(Excerpts from a dataset)

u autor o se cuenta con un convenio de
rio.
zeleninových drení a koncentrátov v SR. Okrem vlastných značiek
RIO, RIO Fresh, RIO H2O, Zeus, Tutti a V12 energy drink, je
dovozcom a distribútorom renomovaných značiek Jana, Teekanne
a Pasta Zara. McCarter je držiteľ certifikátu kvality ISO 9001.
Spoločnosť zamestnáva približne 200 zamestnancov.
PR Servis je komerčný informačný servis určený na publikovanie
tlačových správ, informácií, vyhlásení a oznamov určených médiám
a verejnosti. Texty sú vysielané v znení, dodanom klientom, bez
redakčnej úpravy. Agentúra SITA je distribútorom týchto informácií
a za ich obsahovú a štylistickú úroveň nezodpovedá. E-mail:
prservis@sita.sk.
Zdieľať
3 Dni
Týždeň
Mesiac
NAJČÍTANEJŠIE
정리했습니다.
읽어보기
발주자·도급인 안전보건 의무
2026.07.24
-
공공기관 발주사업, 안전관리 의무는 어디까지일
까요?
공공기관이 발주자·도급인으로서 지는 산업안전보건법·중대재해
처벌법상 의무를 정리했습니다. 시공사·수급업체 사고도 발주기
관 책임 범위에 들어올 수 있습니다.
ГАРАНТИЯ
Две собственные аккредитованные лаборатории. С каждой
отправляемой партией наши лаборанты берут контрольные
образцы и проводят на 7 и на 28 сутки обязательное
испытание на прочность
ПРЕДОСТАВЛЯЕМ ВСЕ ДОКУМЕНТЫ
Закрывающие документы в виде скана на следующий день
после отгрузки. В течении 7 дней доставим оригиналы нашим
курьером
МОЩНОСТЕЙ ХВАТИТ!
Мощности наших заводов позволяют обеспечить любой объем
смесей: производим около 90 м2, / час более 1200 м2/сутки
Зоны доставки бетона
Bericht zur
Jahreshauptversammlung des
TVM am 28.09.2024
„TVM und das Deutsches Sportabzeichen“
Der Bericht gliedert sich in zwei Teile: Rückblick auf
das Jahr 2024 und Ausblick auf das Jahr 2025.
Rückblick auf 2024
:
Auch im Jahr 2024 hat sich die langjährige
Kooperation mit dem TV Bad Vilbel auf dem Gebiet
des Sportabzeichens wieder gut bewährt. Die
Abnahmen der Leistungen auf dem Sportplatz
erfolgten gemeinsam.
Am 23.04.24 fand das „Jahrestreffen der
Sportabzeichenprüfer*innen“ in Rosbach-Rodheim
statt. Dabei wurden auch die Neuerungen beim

### WORK ORDER
Look back at the records above. Repeat all of them exactly.

### SOLUTION TO THE EXERCISE
u autor o se cuenta con un convenio de
rio.
zeleninových drení a koncentrátov v SR. Okrem vlastných značiek
RIO, RIO Fresh, RIO H2O, Zeus, Tutti a V12 energy drink, je
dovozcom a distribútorom renomovaných značiek Jana, Teekanne
a Pasta Zara. McCarter je držiteľ certifikátu kvality ISO 9001.
Spoločnosť zamestnáva približne 200 zamestnancov.
PR Servis je komerčný informačný servis určený na publikovanie
tlačových správ, informácií, vyhlásení a oznamov určených médiám
a verejnosti. Texty sú vysielané v znení, dodanom klientom, bez
redakčnej úpravy. Agentúra SITA je distribútorom týchto informácií
a za ich obsahovú a štylistickú úroveň nezodpovedá. E-mail:
prservis@sita.sk.
Zdieľať
3 Dni
Týždeň
Mesiac
NAJČÍTANEJŠIE
정리했습니다.
읽어보기
발주자·도급인 안전보건 의무
2026.07.24
-
공공기관 발주사업, 안전관리 의무는 어디까지일
까요?
공공기관이 발주자·도급인으로서 지는 산업안전보건법·중대재해
처벌법상 의무를 정리했습니다. 시공사·수급업체 사고도 발주기
관 책임 범위에 들어올 수 있습니다.
ГАРАНТИЯ
Две собственные аккредитованные лаборатории. С каждой
отправляемой партией наши лаборанты берут контрольные
образцы и проводят на 7 и на 28 сутки обязательное
испытание на прочность
ПРЕДОСТАВЛЯЕМ ВСЕ ДОКУМЕНТЫ
Закрывающие документы в виде скана на следующий день
после отгрузки. В течении 7 дней доставим оригиналы нашим
курьером
МОЩНОСТЕЙ ХВАТИТ!
Мощности наших заводов позволяют обеспечить любой объем
смесей: производим около 90 м2, / час более 1200 м2/сутки
Зоны доставки бетона
Bericht zur
Jahreshauptversammlung des
TVM am 28.09.2024
„TVM und das Deutsches Sportabzeichen“
Der Bericht gliedert sich in zwei Teile: Rückblick auf
das Jahr 2024 und Ausblick auf das Jahr 2025.
Rückblick auf 2024
:
Auch im Jahr 2024 hat sich die langjährige
Kooperation mit dem TV Bad Vilbel auf dem Gebiet
des Sportabzeichens wieder gut bewährt. Die
Abnahmen der Leistungen auf dem Sportplatz
erfolgten gemeinsam.
Am 23.04.24 fand das „Jahrestreffen der
Sportabzeichenprüfer*innen“ in Rosbach-Rodheim
statt. Dabei wurden auch die Neuerungen beim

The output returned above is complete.